Bof - Se ninguém entender quando você utilizar essas expressões acima, então apele para a bufada. Diga qualquer coisa, mesmo em português, e bufe no final. Mas com vontade. Pode ter certeza: você será compreendido na mesma hora.

sexta-feira, 3 de outubro de 2008

Explicando o verão francês

Levou-me um ano e meio, mas esses dias tive o insight de que a questão do verão, ou da sua ausência, na França é muito mais do que uma simples consequência da posição do país no globo terrestre. É uma consequência semântica.

A explicação é simples.

Como se sabe, o vocábulo "verão" em francês é "été" (pronuncia-se êtê). Mas a mesma palavra é também o particípio passado do verbo "être", que é o equivalente aos nossos verbos "ser" e "estar". Portanto, "été" também significa "sido" ou "estado".

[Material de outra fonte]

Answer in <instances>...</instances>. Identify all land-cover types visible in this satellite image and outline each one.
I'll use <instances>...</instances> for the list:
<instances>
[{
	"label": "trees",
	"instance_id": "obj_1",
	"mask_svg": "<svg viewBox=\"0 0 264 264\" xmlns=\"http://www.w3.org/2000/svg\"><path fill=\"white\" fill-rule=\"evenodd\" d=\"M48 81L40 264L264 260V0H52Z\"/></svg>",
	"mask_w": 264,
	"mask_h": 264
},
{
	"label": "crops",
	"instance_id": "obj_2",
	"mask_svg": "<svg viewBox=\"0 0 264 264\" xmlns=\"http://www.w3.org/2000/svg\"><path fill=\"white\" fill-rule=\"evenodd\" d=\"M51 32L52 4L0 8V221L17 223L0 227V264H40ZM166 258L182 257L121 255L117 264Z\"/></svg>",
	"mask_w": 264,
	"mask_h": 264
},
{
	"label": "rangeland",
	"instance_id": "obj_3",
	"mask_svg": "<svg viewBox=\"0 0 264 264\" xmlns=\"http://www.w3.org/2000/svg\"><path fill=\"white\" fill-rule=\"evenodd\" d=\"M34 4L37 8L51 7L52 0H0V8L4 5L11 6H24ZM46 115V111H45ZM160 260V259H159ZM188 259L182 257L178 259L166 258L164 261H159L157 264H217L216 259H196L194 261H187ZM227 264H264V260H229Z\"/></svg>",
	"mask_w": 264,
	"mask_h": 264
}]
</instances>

Percebe-se, pois, que já no vernáculo o conceito de verão na França é completamente ligado ao passado. A estação parece nunca vir. Já foi. E não tem perspectivas de volta.

Para ilustrar a teoria, escolhi completamente ao acaso uma frase juntando os dois sentidos de "été":

. L'été a été pourri. (O verão foi uma tragédia).

Já em português, a palavra "verão" soa semelhante à 3ª pessoa do plural do verbo "vir", conjugado no futuro: "virão". Ou seja, dá a sensação de algo que vai chegar sempre. E chegar de galera.

Para não parecer injusto, também selecionei aleatoriamente uma frase em português, contendo os dois termos citados.

. No verão, virão gatas bronzeadas de todos os lados.

Entenderam? É uma questão de perspectivas diferentes, causada pela gramática.

E já que tem passeata pra tudo em Paris, vou ver se junto alguns brasileiros para irmos às ruas exigir a troca do vocábulo que denomina a estação quente. Talvez por "veron", que parece "verão", com pronúncia e grafia afrancesadas.

Não sei se vai resolver. Mas vale a pena tentar.